Task
When the line with "right ankle: (112, 177)" comes up, set it down and every later line to the end of the data, exactly and without pictures.

Input records
....
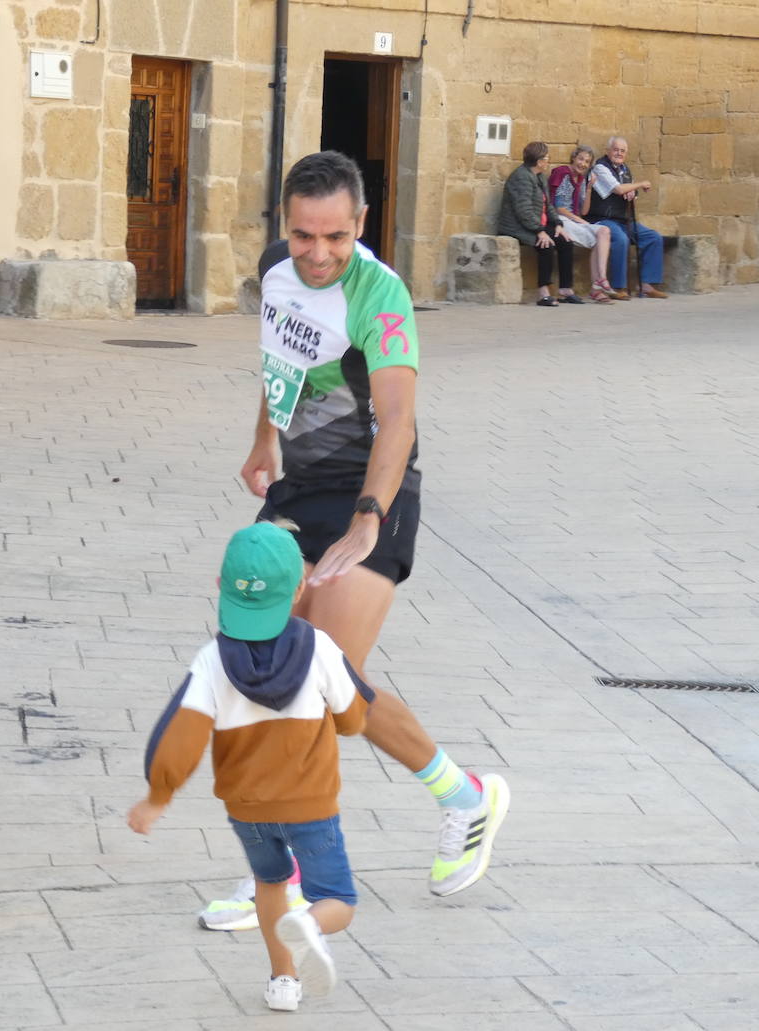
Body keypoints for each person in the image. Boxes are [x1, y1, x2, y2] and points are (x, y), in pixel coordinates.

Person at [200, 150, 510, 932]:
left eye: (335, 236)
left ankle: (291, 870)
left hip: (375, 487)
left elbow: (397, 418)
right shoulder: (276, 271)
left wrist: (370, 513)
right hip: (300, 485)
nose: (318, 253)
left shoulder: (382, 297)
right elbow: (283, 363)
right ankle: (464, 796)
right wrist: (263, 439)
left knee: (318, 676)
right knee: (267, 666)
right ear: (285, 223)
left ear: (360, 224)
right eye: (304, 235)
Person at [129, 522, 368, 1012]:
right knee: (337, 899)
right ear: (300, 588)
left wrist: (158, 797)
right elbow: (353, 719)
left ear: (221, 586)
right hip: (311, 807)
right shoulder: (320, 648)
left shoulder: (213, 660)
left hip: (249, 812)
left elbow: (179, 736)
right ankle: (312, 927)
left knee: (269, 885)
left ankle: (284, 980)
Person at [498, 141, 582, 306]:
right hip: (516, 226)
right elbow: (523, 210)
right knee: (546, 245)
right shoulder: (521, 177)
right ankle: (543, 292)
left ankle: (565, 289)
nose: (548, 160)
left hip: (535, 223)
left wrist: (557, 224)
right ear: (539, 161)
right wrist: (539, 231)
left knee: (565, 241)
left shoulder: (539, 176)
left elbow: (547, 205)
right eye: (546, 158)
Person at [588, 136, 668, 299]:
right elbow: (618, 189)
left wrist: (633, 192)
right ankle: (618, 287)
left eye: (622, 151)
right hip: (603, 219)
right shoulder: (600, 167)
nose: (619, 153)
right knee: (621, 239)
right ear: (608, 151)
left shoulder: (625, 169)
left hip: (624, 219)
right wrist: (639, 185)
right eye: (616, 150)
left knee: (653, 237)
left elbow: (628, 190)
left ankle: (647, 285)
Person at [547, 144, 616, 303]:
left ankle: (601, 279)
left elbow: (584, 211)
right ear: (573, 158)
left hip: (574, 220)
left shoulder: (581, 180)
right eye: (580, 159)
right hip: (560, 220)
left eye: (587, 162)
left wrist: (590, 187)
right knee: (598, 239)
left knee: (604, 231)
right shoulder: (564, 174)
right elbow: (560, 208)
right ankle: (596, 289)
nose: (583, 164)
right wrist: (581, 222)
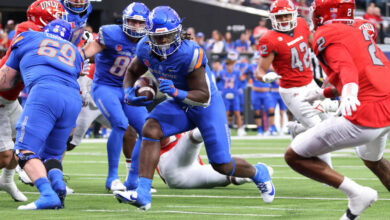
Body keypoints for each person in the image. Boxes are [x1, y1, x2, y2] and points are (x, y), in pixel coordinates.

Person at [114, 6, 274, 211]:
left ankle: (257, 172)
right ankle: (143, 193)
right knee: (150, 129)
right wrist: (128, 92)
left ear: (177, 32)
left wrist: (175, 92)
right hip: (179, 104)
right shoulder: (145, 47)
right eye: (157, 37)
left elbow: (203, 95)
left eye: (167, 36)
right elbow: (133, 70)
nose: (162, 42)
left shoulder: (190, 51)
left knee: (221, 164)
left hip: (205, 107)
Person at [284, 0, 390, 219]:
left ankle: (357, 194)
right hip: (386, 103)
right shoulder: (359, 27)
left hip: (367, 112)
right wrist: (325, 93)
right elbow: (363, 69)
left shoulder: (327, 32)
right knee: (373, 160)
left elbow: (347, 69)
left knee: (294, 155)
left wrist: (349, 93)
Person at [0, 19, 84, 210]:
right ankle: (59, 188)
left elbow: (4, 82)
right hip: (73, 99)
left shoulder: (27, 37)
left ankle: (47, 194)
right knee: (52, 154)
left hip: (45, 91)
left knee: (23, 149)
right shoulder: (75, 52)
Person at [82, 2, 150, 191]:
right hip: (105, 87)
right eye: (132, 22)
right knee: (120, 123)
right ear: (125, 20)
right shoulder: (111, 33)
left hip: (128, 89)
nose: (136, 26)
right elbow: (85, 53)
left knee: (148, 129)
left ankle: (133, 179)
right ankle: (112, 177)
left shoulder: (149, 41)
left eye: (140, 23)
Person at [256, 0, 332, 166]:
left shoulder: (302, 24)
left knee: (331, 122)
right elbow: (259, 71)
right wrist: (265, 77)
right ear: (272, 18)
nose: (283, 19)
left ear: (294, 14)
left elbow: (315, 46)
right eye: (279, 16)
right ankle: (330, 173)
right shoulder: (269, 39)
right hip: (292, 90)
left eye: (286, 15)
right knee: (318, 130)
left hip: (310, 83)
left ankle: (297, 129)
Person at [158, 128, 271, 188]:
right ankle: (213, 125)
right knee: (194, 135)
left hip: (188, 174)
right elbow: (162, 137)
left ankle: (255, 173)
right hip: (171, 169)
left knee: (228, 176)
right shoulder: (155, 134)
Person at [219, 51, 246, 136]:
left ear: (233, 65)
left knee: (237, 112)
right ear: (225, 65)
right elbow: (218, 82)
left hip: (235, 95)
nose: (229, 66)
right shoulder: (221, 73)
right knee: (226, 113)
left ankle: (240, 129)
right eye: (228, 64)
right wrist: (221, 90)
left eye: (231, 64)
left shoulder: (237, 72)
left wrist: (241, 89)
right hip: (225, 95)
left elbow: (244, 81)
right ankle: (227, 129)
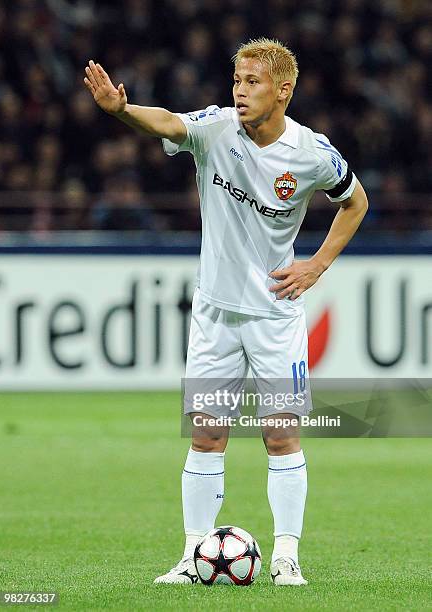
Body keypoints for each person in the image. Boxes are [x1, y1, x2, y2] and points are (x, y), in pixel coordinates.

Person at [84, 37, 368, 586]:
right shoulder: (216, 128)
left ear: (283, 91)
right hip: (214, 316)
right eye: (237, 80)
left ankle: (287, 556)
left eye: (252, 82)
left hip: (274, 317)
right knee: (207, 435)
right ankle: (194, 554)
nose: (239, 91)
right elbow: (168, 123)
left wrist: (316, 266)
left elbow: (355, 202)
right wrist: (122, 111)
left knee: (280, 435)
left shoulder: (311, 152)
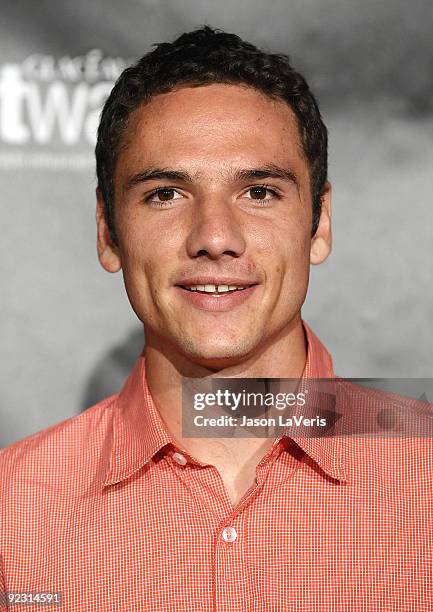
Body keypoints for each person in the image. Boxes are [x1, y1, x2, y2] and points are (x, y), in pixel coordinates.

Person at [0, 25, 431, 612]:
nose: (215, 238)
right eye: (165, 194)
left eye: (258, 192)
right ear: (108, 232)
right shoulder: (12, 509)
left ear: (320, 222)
....
Completed exercise
right ankle: (112, 177)
left shoulder: (149, 41)
left eye: (140, 23)
Person at [256, 0, 332, 166]:
left shoulder: (302, 24)
left knee: (331, 122)
right elbow: (259, 71)
right wrist: (265, 77)
right ear: (272, 18)
nose: (283, 19)
left ear: (294, 14)
left elbow: (315, 46)
right eye: (279, 16)
right ankle: (330, 173)
right shoulder: (269, 39)
right hip: (292, 90)
left eye: (286, 15)
right knee: (318, 130)
left hip: (310, 83)
left ankle: (297, 129)
Person at [158, 128, 271, 188]:
right ankle: (213, 125)
right knee: (194, 135)
left hip: (188, 174)
right elbow: (162, 137)
left ankle: (255, 173)
right hip: (171, 169)
left knee: (228, 176)
right shoulder: (155, 134)
Person at [219, 51, 246, 136]:
left ear: (233, 65)
left knee: (237, 112)
right ear: (225, 65)
right elbow: (218, 82)
left hip: (235, 95)
nose: (229, 66)
right shoulder: (221, 73)
right knee: (226, 113)
left ankle: (240, 129)
right eye: (228, 64)
right wrist: (221, 90)
left eye: (231, 64)
left shoulder: (237, 72)
left wrist: (241, 89)
right hip: (225, 95)
left elbow: (244, 81)
right ankle: (227, 129)
Body keypoints for each person in the image. Boxes are [x1, y1, x2, y2] and points are (x, y), in pixel coordinates.

Person at [84, 37, 368, 586]:
right shoulder: (216, 128)
left ear: (283, 91)
right hip: (214, 316)
right eye: (237, 80)
left ankle: (287, 556)
left eye: (252, 82)
left hip: (274, 317)
right knee: (207, 435)
right ankle: (194, 554)
nose: (239, 91)
right elbow: (168, 123)
left wrist: (316, 266)
left elbow: (355, 202)
right wrist: (122, 111)
left knee: (280, 435)
left shoulder: (311, 152)
Body keypoints for each person in the image. Boxes are [x1, y1, x2, y2] and points are (x, y), in pixel coordinates.

Person at [0, 25, 431, 612]:
nose: (215, 238)
right eye: (165, 194)
left eye: (258, 192)
right ear: (108, 232)
right shoulder: (12, 509)
left ear: (320, 222)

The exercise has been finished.